A Lesson from History
Have you ever felt like you just needed another “You” to get everything done in time? That’s how we, at Carnot, felt when our customer base increased at a rate, way beyond our expectation. It was like taking on a sea swimming challenge just after finishing your first lessons with floaters.
For the backend team, it meant having to support 20 times more traffic without impacting customer experience in any way. It was a challenge and it did not help the fact that our entire backend team consisted of only three people. But you know what they say — “No pressure, no diamonds!”
We learned a lot of empowering lessons from those demanding times. One such lesson was — Auto Scaling; which is arguably the most important cloud management tool.

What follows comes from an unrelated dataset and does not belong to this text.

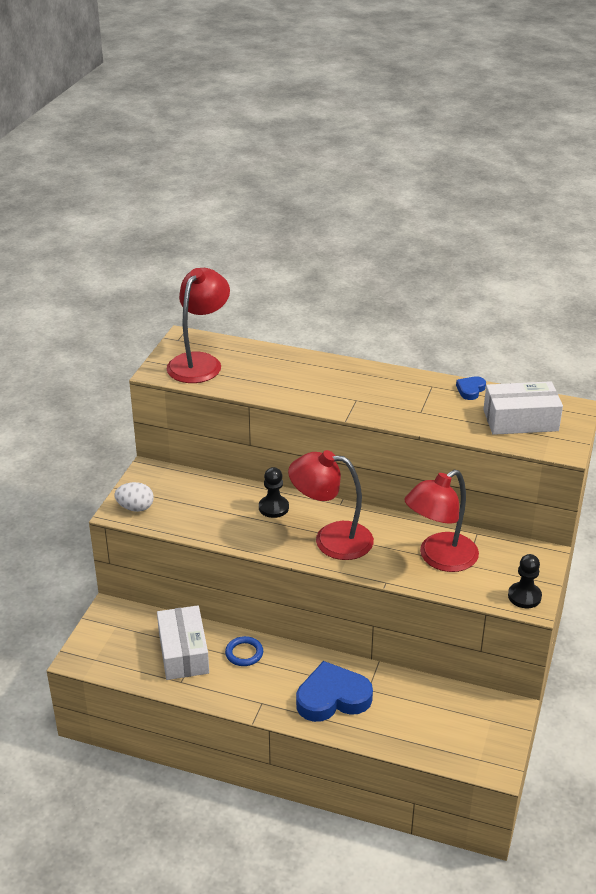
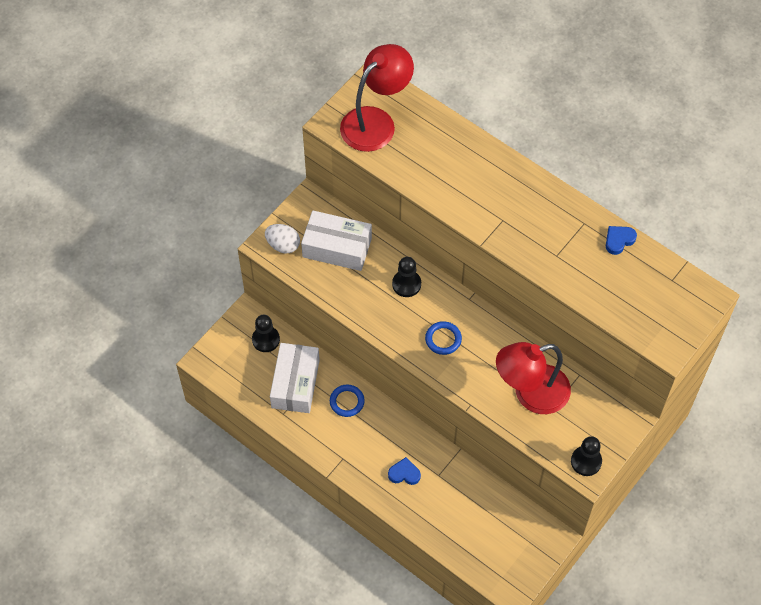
camera: 20 degrees right, 25 degrees up
(137, 624) = (266, 339): none -> black pawn
(331, 539) = (443, 339): red lamp -> blue ring
(332, 697) = (404, 473): blue heart -> blue heart, size x0.47
(520, 420) = (646, 297): white box -> white box (337, 247)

In the early days, when we knew little about handling traffic peaks, we had a monolithic architecture. A socket server would allow our IoT devices to connect & send data, which was then queued in a Redis cache until it got processed by our main server.
As our clients increased, the entire cloud pipeline was affected by the slowest component. The Redis cache which was used only for queuing soon had a large queue and ran out of memory.

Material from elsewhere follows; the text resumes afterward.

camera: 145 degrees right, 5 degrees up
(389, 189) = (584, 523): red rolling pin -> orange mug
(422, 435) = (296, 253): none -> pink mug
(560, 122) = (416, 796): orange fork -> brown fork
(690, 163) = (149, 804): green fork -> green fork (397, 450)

At that time, not upgrading the cache for better memory specification would have meant losing valuable customer data. Hence, we selected the Redis plan so as to support data retention in the queue even during the peak traffic time.
The system was stable with this. The only problem was that we were paying a lot more than what we were utilizing. On deeper analysis, we found that the so-called “peak traffic” would occur only during certain hours of the day. 75% of the time, the extra memory opted, was unused. But, we were still paying for it.

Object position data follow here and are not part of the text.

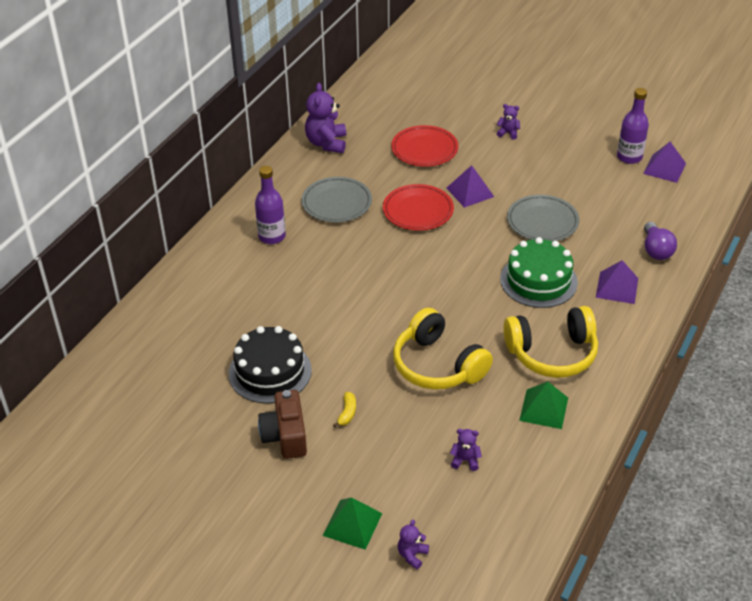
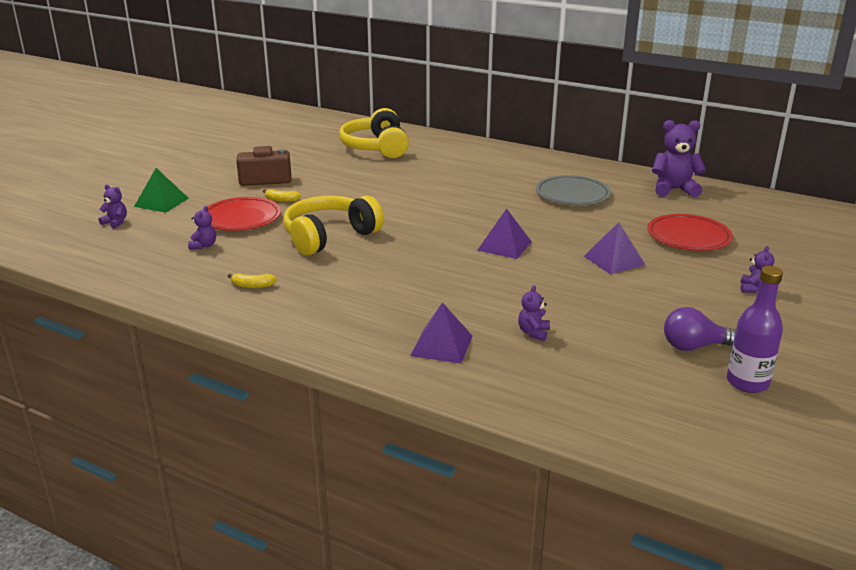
camera: 90 degrees right, 15 degrees down
(270, 372) = (339, 173): black cake -> none
(272, 236) = (514, 170): purple bottle -> none
(418, 211) = (570, 232): red plate -> red plate (241, 218)
(538, 280) = (454, 294): green cake -> none
(542, 222) = (567, 302): grey plate -> none
(543, 409) = (252, 286): green pyramid -> yellow banana
(552, 353) = (332, 295): yellow headphones -> yellow headphones (376, 147)
(589, 241) = (533, 333): none -> purple teddy bear
(656, 250) = (522, 384): purple light bulb -> purple light bulb (694, 346)
(664, 168) = (732, 414): purple pyramid -> purple pyramid (504, 246)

Frankly, “auto-scaling” was a buzz word for us at that time. We had read a lot about it and understood that it helps to automatically detect your traffic & scale your cloud components. We knew that we absolutely needed this. But we could not find an easy plug and play solution for our scenario — Redis scaling on the Heroku platform.
So, we decided to do what we do best at Carnot — Start from basics and build your own in-house system
What we needed was a mechanism to
- Monitor the key metrics for Redis health check
- Detect incoming traffic (or load) on servers
- Create a cost-function to get the cheapest possible plan for current traffic
- Change the plan as detected by the cost-function
Well, that’s what we built for one Redis, then the other and another; until we created a standalone plug-and-play solution of our own — for any Redis on Heroku.
We have recently made this entire system open source. If you are facing a similar issue, feel free to set it up in your account and share your experience. Any issues/suggestions to improve the system are most welcome.
Broadly, this is how it works: We selected the two most important metrics for monitoring the Redis health — Memory Consumed & Clients Connected. A scheduled cron at a pre-defined frequency collects and stores these metrics for all enrolled Redis caches. The traffic detector indicates how close are we to exhausting the limits of our Redis. The cost function, then, takes in the key metrics along with traffic indication and provides the cheapest Redis plan to support the traffic. Finally, we use the all-powerful Heroku platform APIs to change the Redis plan dynamically, whenever required.
After sugar, spice & everything nice and an accidental chemical X, we are now capable of supporting over a million IoT nodes. We have definitely come a long way from those early times and learned a lot along the way.
As we grew, most of our systems moved away from Heroku (to AWS) in order to save costs. But, for any start-ups/developers out there who are dealing with around thousand client nodes and use Heroku as their preferred choice of platform (for its obvious ease of set-up), we hope this blog would be helpful.